What you have to do
Collect the lines of the entries where "that" shows up.

──────

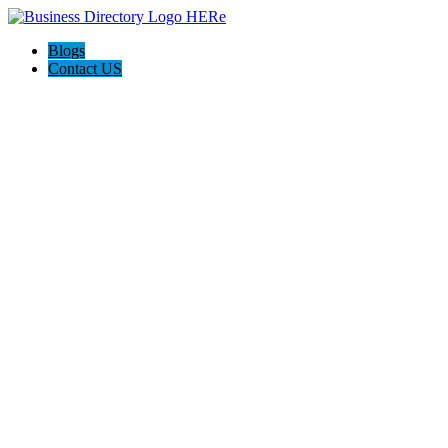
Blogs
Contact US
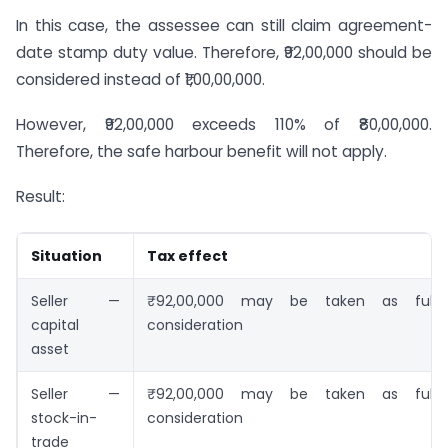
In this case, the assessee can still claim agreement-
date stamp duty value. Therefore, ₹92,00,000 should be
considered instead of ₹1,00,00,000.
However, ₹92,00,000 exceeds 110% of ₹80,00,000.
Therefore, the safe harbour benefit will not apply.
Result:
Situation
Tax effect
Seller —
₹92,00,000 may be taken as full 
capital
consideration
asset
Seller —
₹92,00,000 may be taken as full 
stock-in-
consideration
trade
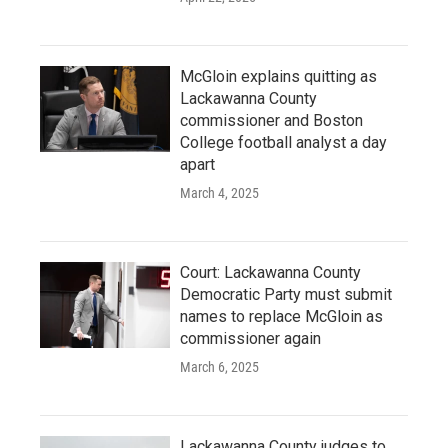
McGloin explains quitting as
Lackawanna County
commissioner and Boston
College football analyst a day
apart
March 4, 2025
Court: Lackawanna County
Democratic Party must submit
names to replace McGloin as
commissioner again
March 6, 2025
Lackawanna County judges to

──────

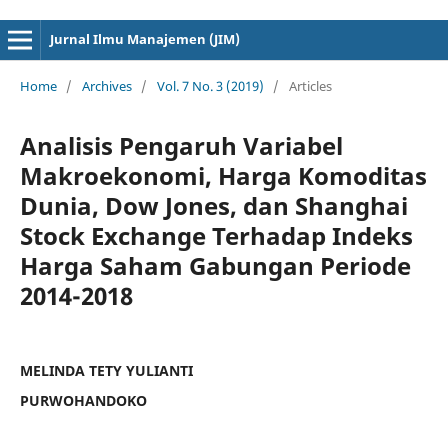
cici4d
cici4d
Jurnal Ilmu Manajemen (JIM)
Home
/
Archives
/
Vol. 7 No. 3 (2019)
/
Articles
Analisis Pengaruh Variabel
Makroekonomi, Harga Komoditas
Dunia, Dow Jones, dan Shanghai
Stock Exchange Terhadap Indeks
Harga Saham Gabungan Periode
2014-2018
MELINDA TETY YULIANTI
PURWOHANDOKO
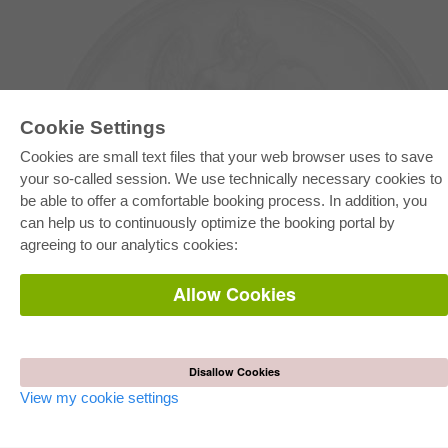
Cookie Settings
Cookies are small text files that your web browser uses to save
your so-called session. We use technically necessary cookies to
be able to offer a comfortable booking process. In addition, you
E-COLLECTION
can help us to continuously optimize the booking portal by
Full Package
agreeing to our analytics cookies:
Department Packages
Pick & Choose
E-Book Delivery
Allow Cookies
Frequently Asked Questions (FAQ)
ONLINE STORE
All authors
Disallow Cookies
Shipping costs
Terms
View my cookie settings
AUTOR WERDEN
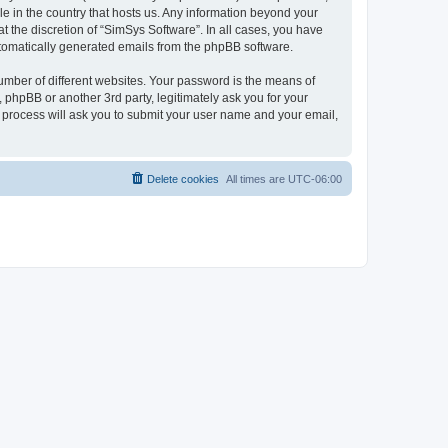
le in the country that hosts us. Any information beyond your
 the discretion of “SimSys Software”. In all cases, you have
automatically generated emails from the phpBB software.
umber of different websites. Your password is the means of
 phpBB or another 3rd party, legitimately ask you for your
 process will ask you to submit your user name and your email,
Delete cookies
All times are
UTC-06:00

──────

Exercise output
Cookies are small text files that your web browser uses to save
le in the country that hosts us. Any information beyond your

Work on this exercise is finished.